Mr Putin himself has complained about high borrowing costs. But so far, he seems to trust the hawkish instincts at the bank.

Exchange rates are an obsession for Russians since the 1990s, when hyperinflation after the fall of the Soviet Union wiped out the financial system, destroyed savings and brought the economy to its knees.

Mr Putin himself makes much of the central bank's independence. Some of Mr Putin's critics say he keeps out of monetary policy because he feels insecure about an area outside his expertise.

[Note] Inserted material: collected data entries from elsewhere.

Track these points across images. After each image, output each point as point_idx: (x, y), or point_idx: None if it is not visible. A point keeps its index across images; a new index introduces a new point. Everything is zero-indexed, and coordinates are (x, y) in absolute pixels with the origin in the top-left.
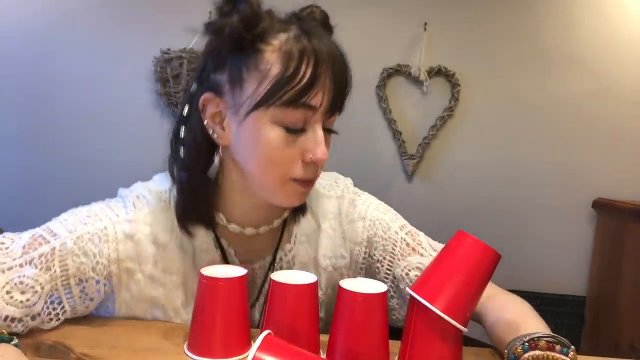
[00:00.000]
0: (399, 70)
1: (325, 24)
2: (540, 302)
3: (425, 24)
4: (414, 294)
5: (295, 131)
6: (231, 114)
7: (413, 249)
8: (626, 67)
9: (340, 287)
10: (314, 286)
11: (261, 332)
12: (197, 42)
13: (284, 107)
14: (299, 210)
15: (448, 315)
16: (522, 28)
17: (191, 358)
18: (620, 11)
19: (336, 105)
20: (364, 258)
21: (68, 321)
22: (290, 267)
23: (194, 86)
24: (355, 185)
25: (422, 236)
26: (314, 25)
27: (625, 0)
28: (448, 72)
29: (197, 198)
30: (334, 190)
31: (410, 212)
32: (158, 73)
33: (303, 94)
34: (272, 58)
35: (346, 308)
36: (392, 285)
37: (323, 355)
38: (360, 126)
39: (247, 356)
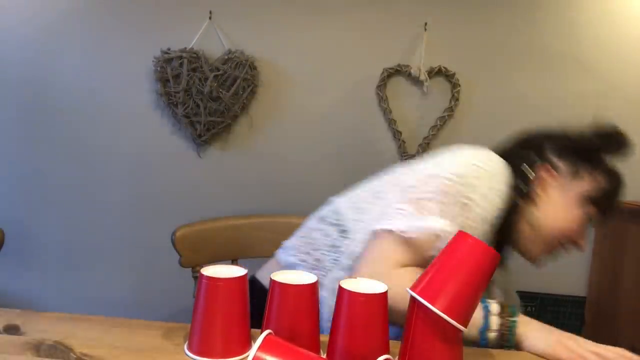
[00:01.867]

Unlike at some ministries and top companies, the bank's management does not include any of Mr Putin's powerful old friends. Mr Putin has put his trust in the bank's governor Ms Elvira Nabiullina (51) at the bank's helm for 17 months after serving Mr Putin for years as economic advisor and cabinet minister.

Ms Nabiullina, in turn, has put monetary policy in the hands of Ksenia Yudaeva, a highly-regarded US trained economist.

The rouble stability of the Mr Putin years has been underwritten by vast currency reserves earned from selling oil and gas.

But when oil prices fell and sanctions were imposed over the Ukraine crisis this year, even Russia's $420bn war chest showed its limits. After spending $30bn supporting the currency in a single month, Ms Nabiullina brought forward long-awaited plans to float the rouble, abandoning efforts to keep the exchange rate within an official band.

The rouble is 29pc down against the dollar, but has rallied in recent days. "It is absolutely impossible to control the exchange rate," she told lawmakers in parliament.